For Salman Husainy, an autumn drive four years ago was the moment of truth. Sitting in the passenger seat of his sister Shaheen's car, he blurted out what he'd long known but kept hidden.
"I'm gay," Husainy said. Shocked, Shaheen bumped into the car in front of her. The minor accident didn't cause any damage, and Shaheen parked the car on the side of the road so they could talk. "Are you sure? We don't have any gay people in our community," Shaheen said.
Like most Muslims, Shaheen had never imagined that someone praying beside her at the mosque could be gay. Since Islam teaches that homosexuality is wrong, gay members often keep their sexual orientation in the closet.
Gay Muslims aren't the most visible group, but they also aren't insignificant: Of the one to three million Muslims living in the United States, an estimated 30 percent are gay. Some, like Husainy, have come to terms with their homosexuality. For others, confessing their sexual orientation remains a distant dream. They fear shaming their family and losing respect at their mosque.
"Honestly, I do feel that it's wrong," said Sheikh Mustafa during a web chat. Mustafa is a gay Muslim living in Singapore. "Islamic teaching prohibits gay activities. I'm trying to be straight to be close to Allah. I'm praying very hard."
Iftekhar Hai, Director of Interfaith Relations for the United Muslims of America, says that homosexuality is unnatural. He points to a verse in the Quoran where the prophet Lut says "For ye practice your lusts on men in preference to women: ye are indeed a people transgressing."
"According to the scripture, there's no doubt," Hai said. "It's not right and proper."
Gay Muslims look for alternative interpretations to Islam's view on homosexuality. One gay Muslim is training to be an imam, or religious scholar, in Washington D.C. He prefers to go by Abdala because other Muslim scholars don't know he's gay. Abdala hopes to use his education to help fellow gay Muslims come to terms with their sexuality.
"I'm training to be an imam so I can provide a better service of how to live in this society," Abdala said. Abdala does not believe that the Quoran condemns homosexuality. He explains that in the religious text, men are punished 'for raping and abusing other men' not for engaging in consensual sex.
"I've always challenged scholars because they're heterosexual and that's why they interpreted it that way," Abdala said. "I think I'm breaking new ground."
Still, Abdala acknowledges that he hasn't been open about his homosexuality in training. His instructors have said that being gay is going against good ethics and morals. He worries that coming out would impede the training process and hurt his chances of graduation. If Abdala doesn't graduate, he won't be able to offer religious services to other gay Muslims.
Abdala has good reason to worry. Traditional Muslim scholars don't accept alternative interpretations to the Quoran. Hamza Yusuf, a Muslim scholar at the Bay Area's Zaytuna Institute, condemns those who try to find new meaning in the holy text.
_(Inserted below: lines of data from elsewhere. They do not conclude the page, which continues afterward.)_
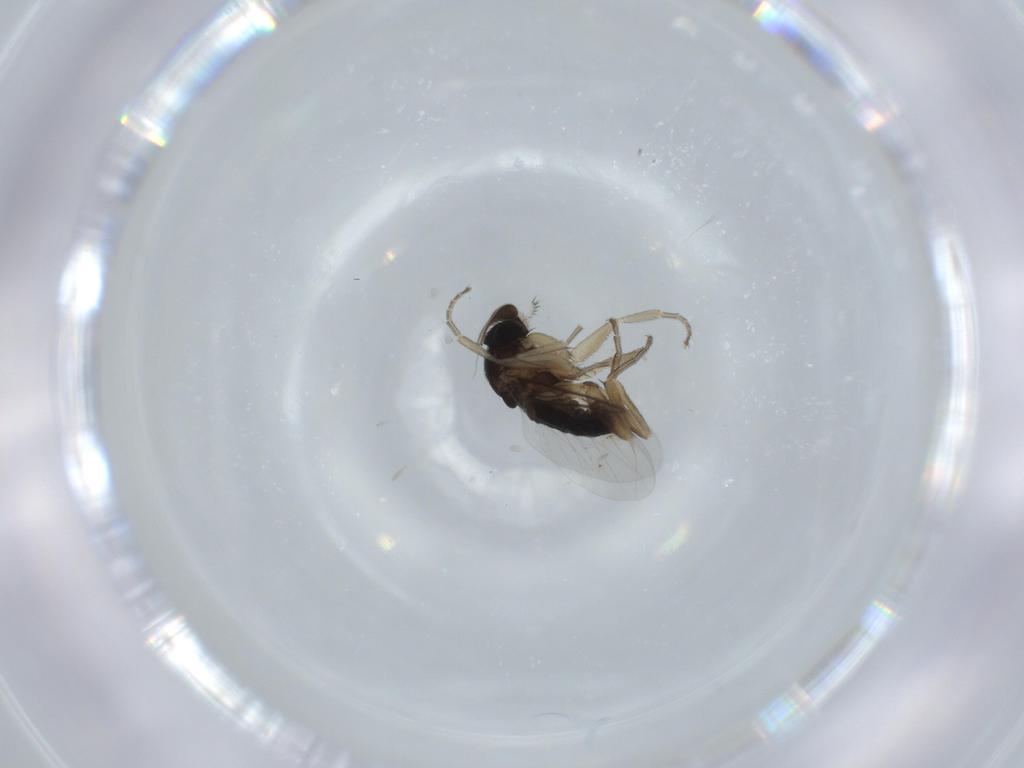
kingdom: Animalia
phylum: Arthropoda
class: Insecta
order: Diptera
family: Phoridae
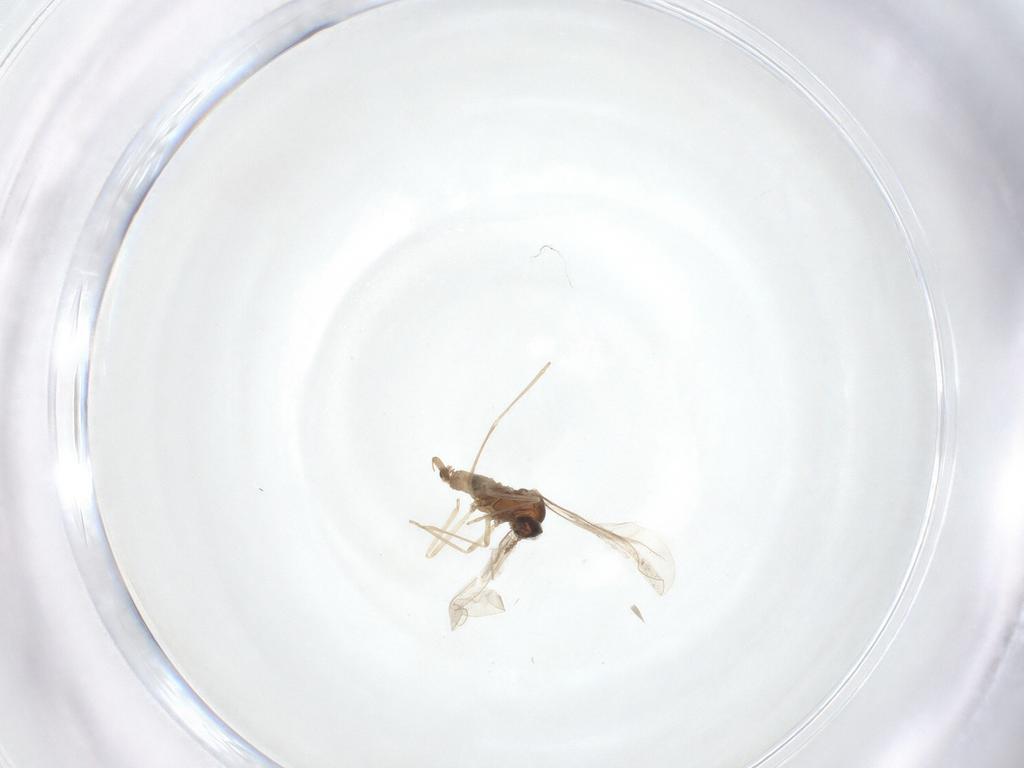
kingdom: Animalia
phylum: Arthropoda
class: Insecta
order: Diptera
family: Cecidomyiidae
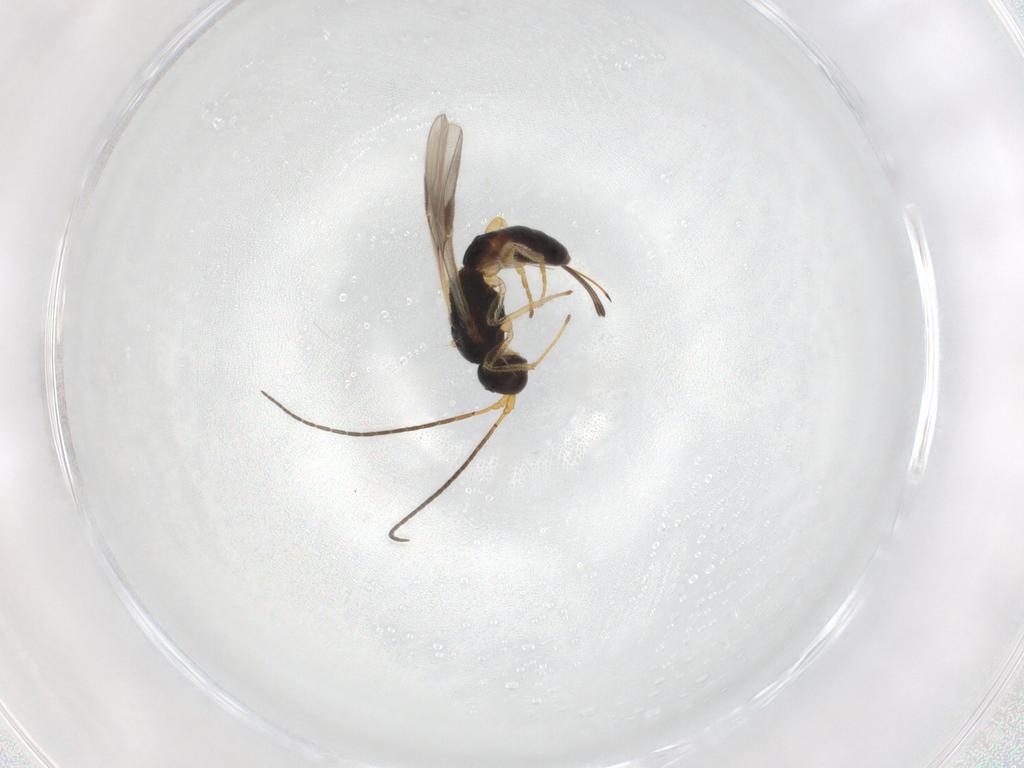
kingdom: Animalia
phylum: Arthropoda
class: Insecta
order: Hymenoptera
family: Braconidae
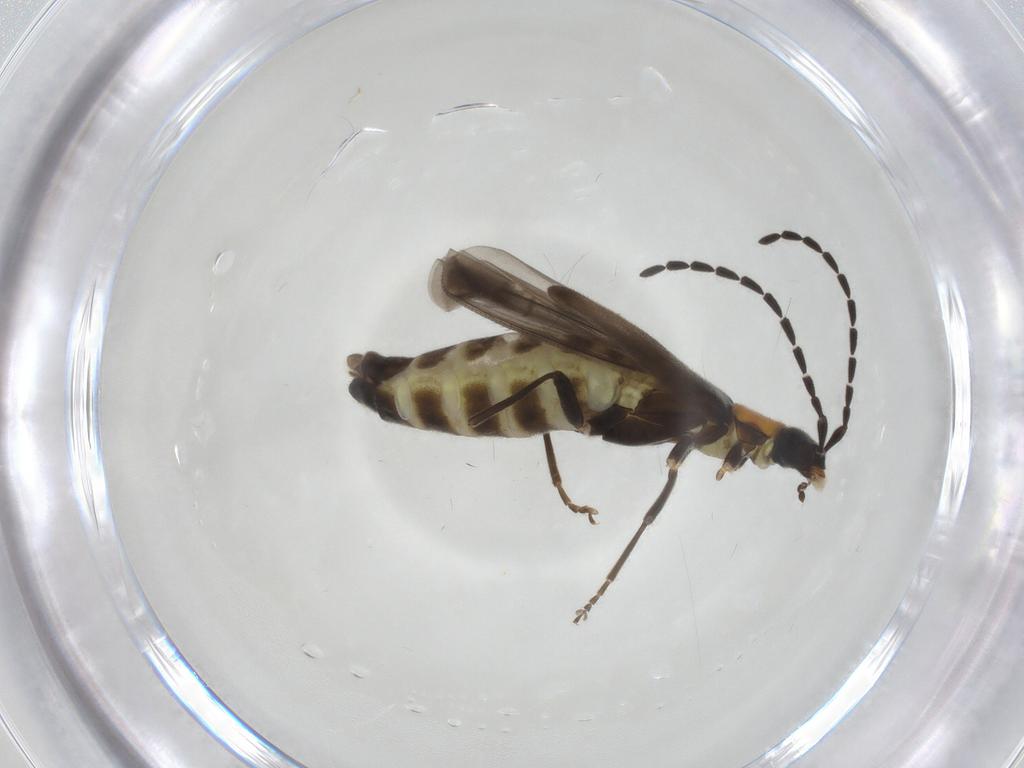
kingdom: Animalia
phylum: Arthropoda
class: Insecta
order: Coleoptera
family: Cantharidae
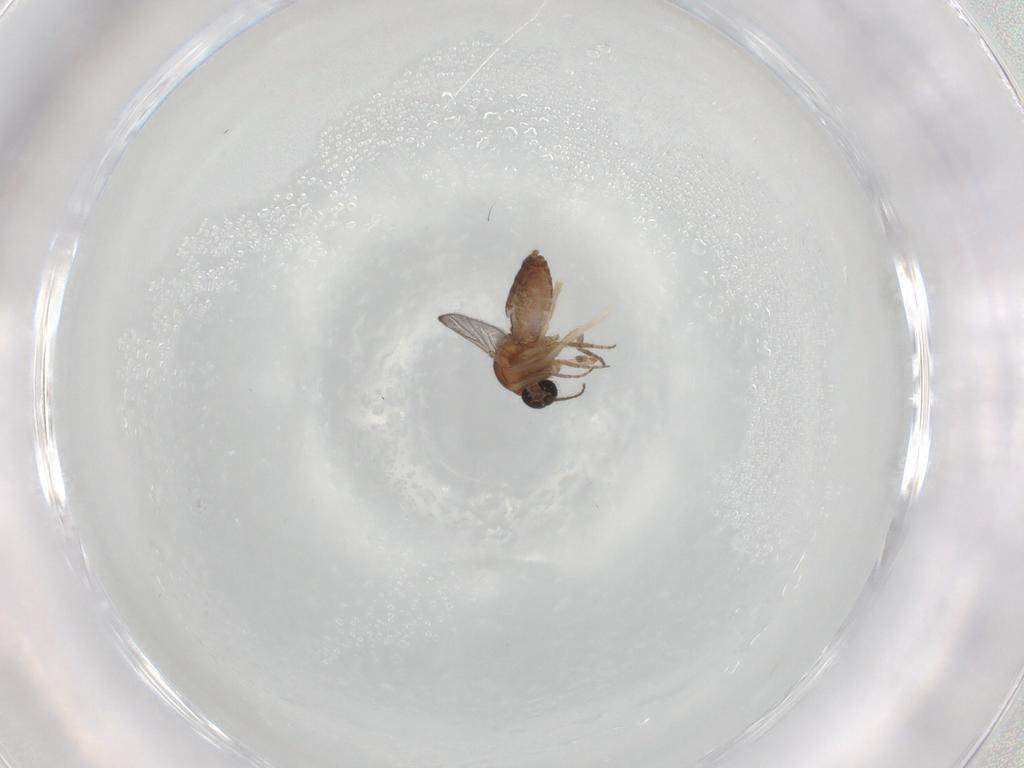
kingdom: Animalia
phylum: Arthropoda
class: Insecta
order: Diptera
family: Ceratopogonidae
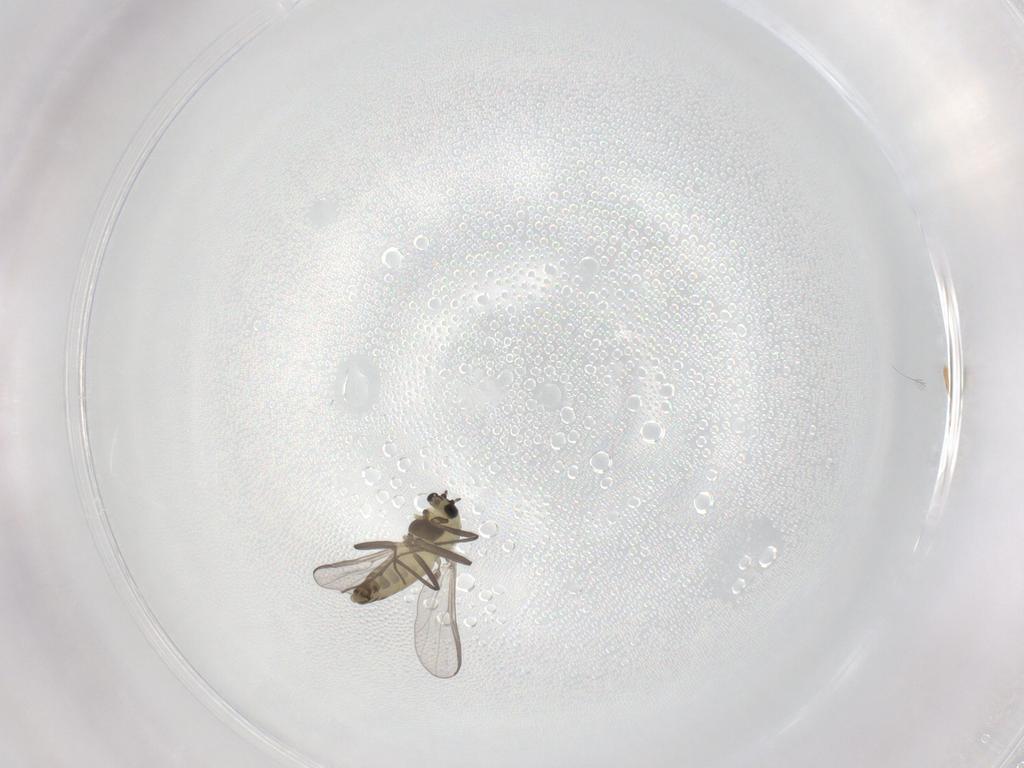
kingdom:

"If one considers it acceptable in Islam [to be gay], then he or she is not considered to be a Muslim by consensus of the scholars," Yusuf said. "On this I know no debate whatsoever."
Gay Muslims, unable to turn to religious leaders, look for alternative support networks. Messages posted on Al-fatija, a support group and web site for gay Muslims, reveal the complexities of being gay and Muslim.
"Looking for a Lesbian friend and maybe marriage," reads the heading on one personal from a gay man seeking a show marriage. "I'm in a four-year relationship with my partner whom I love dearly, but there is also my family who is on the other side pushing for marriage," the author writes. "I feel like a rag doll in the middle of a tug of war, and for all of you who are in the same boat, you know what a difficult position this puts us in...I've come to realize that I cannot be the only one in the world in this predicament. So if you are a lesbian Muslim in a similar situation, I'd love to talk to you, and maybe we could help each other out."
Muslims feel obligated to marry and produce children. The traditional family structure emphasizes extended family, and Islam advocates populating the world with more Muslims.
"The pressure builds because you're supposed to extend this family," said Ghalib Dhalla, a gay Muslim and author. "There's a lot of cherished hopes that I can't consummate."
Since many gay Muslims remain in the closet, they are an elusive group. When asked for a number, gay Muslims throw out ten percent (the estimate given to gays within the general population), but all admit that it's tough to pin down. At an Al-fatija conference in San Francisco last year, about 250 gay Muslims attended. Many spoke of Al-fatija communities in their own towns. The group can't be used as a measuring tool, however, since Al-fatija members are only one portion of the gay community. Joining requires a level of personal acceptance that some gay Muslims haven't achieved.